Proposée pour atténuer les déboires du secteur dans l'Hexagone, la mesure avait dans un premier temps été rejetée par le Sénat en décembre 2006 avant que la pression exercée par les professionnels n'amène l'Assemblée Nationale à valider le projet en février 2007.
La Commission a pour sa part pris le temps de vérifier empiriquement qu'une telle mesure ne viendrait pas mettre le souk dans la sacro-sainte concurrence libre et non-faussée tout en apposant au passage quelques critères de sélection : originalité, qualité et promotion de la diversité culturelle européenne.

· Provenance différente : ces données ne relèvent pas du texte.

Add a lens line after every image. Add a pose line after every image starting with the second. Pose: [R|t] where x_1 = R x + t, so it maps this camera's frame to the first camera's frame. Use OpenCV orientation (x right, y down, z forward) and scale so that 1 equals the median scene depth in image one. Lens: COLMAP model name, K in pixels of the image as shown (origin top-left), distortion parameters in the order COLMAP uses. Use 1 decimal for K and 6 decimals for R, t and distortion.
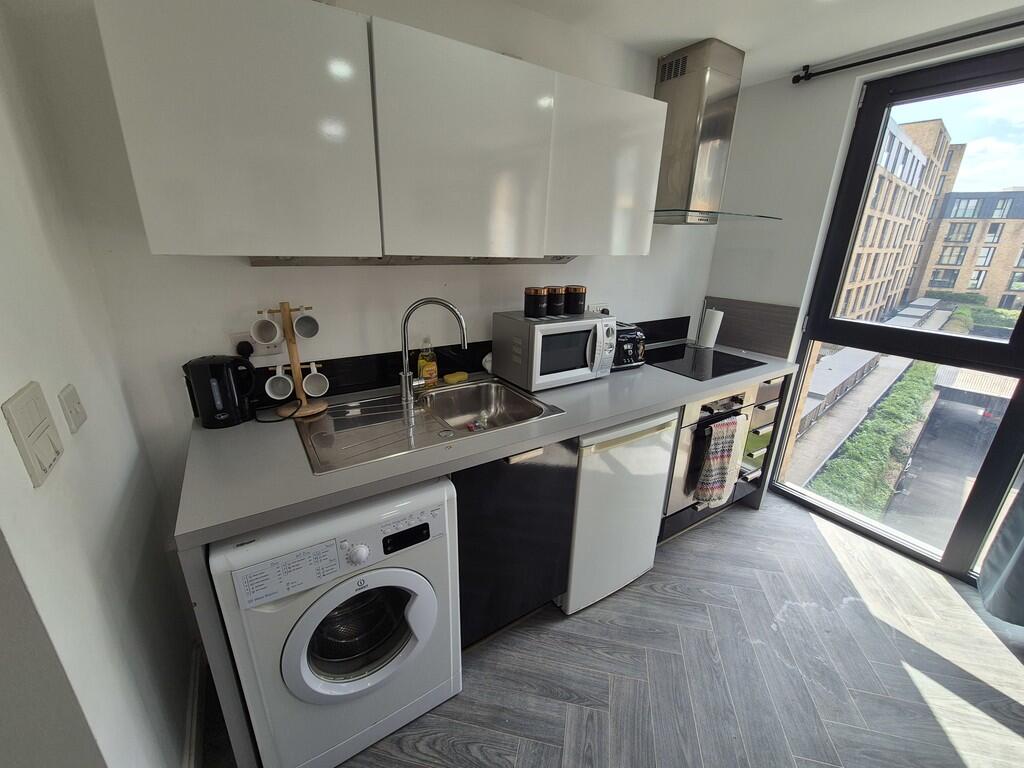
lens RADIAL K [[419.9, 0, 513.1], [0, 419.9, 385.1], [0, 0, 1]] dist [-0.000040, -0.001355]
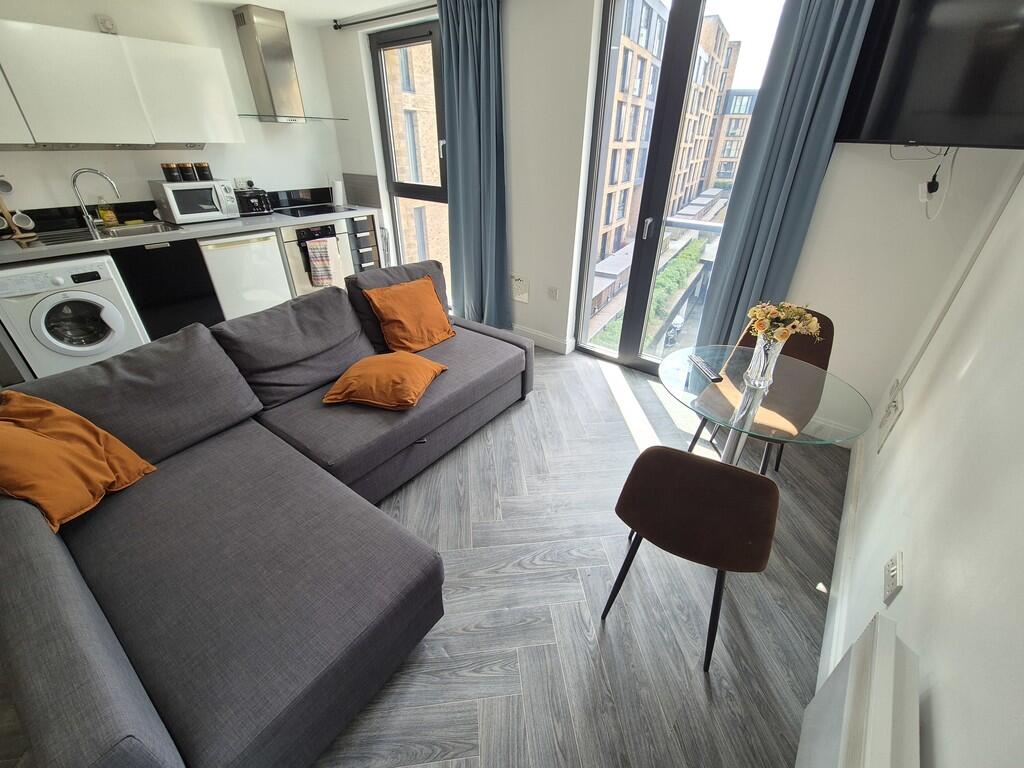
lens RADIAL K [[419.9, 0, 511.2], [0, 419.9, 383.4], [0, 0, 1]] dist [-0.000040, -0.001355]
pose [[0.946579, -0.171284, 0.273220, 0.704129], [0.115086, 0.970914, 0.209958, 0.415535], [-0.301235, -0.167298, 0.938759, -1.120347]]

Reste à savoir si le procédé souffrira des mêmes questionnements et tares que les subventions accordées au théâtre, à la musique... : qui est compétent pour juger de la qualité d'un jeu ? Une fois un studio aidé, ne risque-t-il pas de se complaire dans le soutien et priver de nouveaux acteurs plus dynamiques d'une aide précieuse ? Est-ce que les créations ne vont pas être orientées pour rentrer dans le moule imposé par le crédit ? Que signifie exactement le troisième critère dans un jeu vidéo ?
Au moins, le deuxième point ne devrait pas poser problème, le plafond est fixé à 4 ans de crédit pour un même studio.
Finissons cette news sérieuse en souhaitant bon courage au Tiga, qui tente de convaincre le gouvernement anglais de prendre le même type de mesure, ainsi qu'aux Australiens, qui se battent pour la même chose.
Renaud est ravi, même s'il n'est plus ministre de la Culture.